The amplification onset of RPA reactions was extracted first by subtracting the background from the signal and later by applying a threshold to the logarithm of the data. The quality of the calibration curve was assessed using linear regression (LinearModel class in Matlab). To test whether detection of HPV-16 or HPV-18 DNA produced signals with significantly earlier onset times than unspecific amplification, we applied a two-sample t-test (‘ttest2’ function in Matlab).
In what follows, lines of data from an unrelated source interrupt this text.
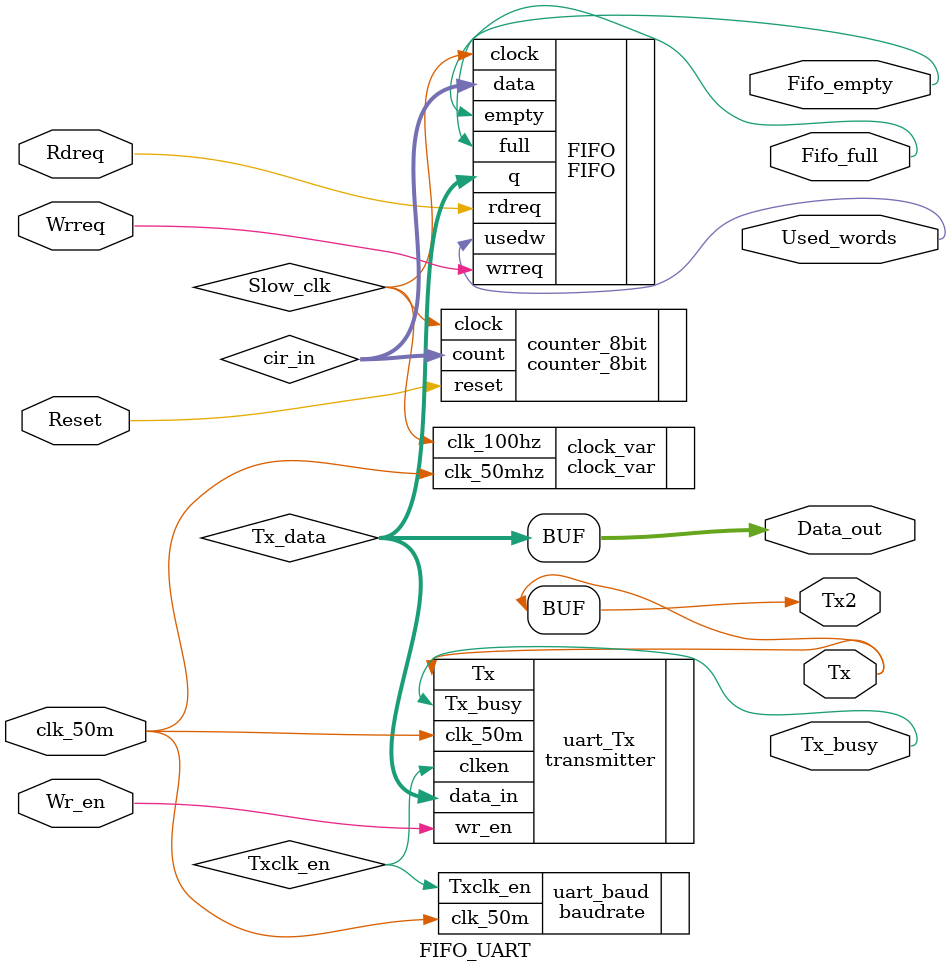
<source format=v>
module FIFO_UART(
				input wire clk_50m,
				input wire Rdreq,
				input wire Wrreq,
				input wire Reset,
				input wire Wr_en,
				output wire [7:0] Data_out,
				output wire Used_words,
				output wire Tx,
				output wire Tx_busy,
				output wire Fifo_empty,
				output wire Fifo_full,
				output wire Tx2//output data
				);	
				
assign Tx2 = Tx;
wire Txclk_en; 
wire Slow_clk;
wire [7:0] Tx_data;
wire [7:0] cir_in; //circuit data
assign Data_out = Tx_data;

baudrate uart_baud(	.clk_50m(clk_50m),
							.Txclk_en(Txclk_en)
							);
							
transmitter uart_Tx(	.data_in(Tx_data),
							.wr_en(Wr_en),
							.clk_50m(clk_50m),
							.clken(Txclk_en), //We assign Tx clock to enable clock 
							.Tx(Tx),
							.Tx_busy(Tx_busy)
							);
							
FIFO FIFO ( .clock(Slow_clk),
				.data(cir_in),
				.q(Tx_data),
				.full(Fifo_full),
				.empty(Fifo_empty),
				.rdreq(Rdreq),
				.wrreq(Wrreq),
				.usedw(Used_words)				
				);

counter_8bit counter_8bit ( .clock(Slow_clk),
									 .reset(Reset),
									 .count(cir_in)
									 );

clock_var clock_var ( .clk_50mhz(clk_50m),
						    .clk_100hz(Slow_clk)
						    );	 

endmodule
</source>
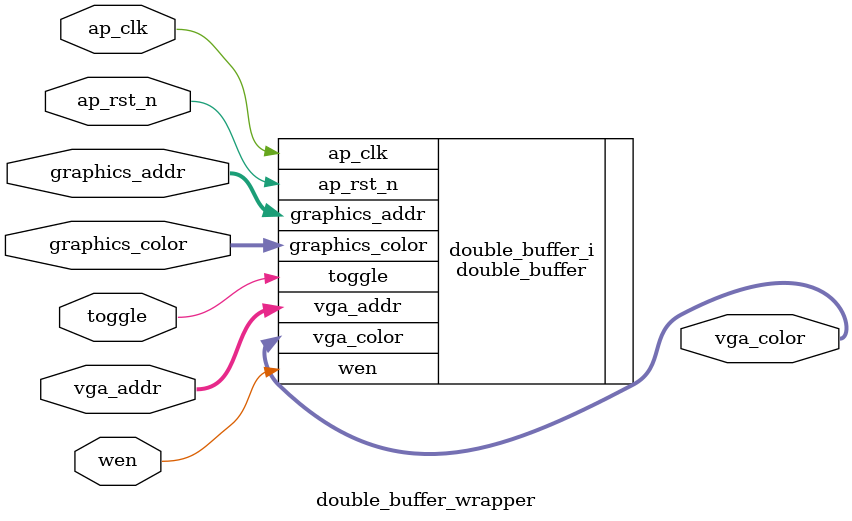
<source format=v>
`timescale 1 ps / 1 ps

module double_buffer_wrapper
   (ap_clk,
    ap_rst_n,
    graphics_addr,
    graphics_color,
    toggle,
    vga_addr,
    vga_color,
    wen);
  input ap_clk;
  input ap_rst_n;
  input [16:0]graphics_addr;
  input [14:0]graphics_color;
  input toggle;
  input [16:0]vga_addr;
  output [14:0]vga_color;
  input [0:0]wen;

  wire ap_clk;
  wire ap_rst_n;
  wire [16:0]graphics_addr;
  wire [14:0]graphics_color;
  wire toggle;
  wire [16:0]vga_addr;
  wire [14:0]vga_color;
  wire [0:0]wen;

  double_buffer double_buffer_i
       (.ap_clk(ap_clk),
        .ap_rst_n(ap_rst_n),
        .graphics_addr(graphics_addr),
        .graphics_color(graphics_color),
        .toggle(toggle),
        .vga_addr(vga_addr),
        .vga_color(vga_color),
        .wen(wen));
endmodule

</source>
Finite element method for characterization of self-coalescing flow

The finite-element method (FEM) platform COMSOL Multiphysics was used to model the SCM and simulate 3D laminar and 2D potential flows. Both geometries were defined using COMSOL’s CAD tools. The parameters used in the models are shown in Extended Data Table 1. The 3D laminar and 2D potential flows were respectively defined using COMSOL’s ‘laminar flow’ and ‘mathematics’ modules—that is, incompressible Navier–Stokes equation and Laplace equation. In both cases, the problem is solved in the reference frame of the moving meniscus (the Z∗ domain in Supplementary Information section 1) and plotted in the laboratory reference frame (the Z domain) with the transformation z∗ = z + Ut. This equivalence specifically implies the invariance property of the Navier–Stokes equation under a Galilean transformation. These equations were both solved using the built-in steady-state fully coupled solver. Elements were manually refined on the boundary of the meniscus to obtain sufficient numerical accuracy. Parametric sweeps were used to study the impact of the total width, contact angle and flow rate on the velocity field. The orthogonal velocity component was taken from a line going through the SCM along the x axis at different y positions and at mid-height in the Navier–Stokes case.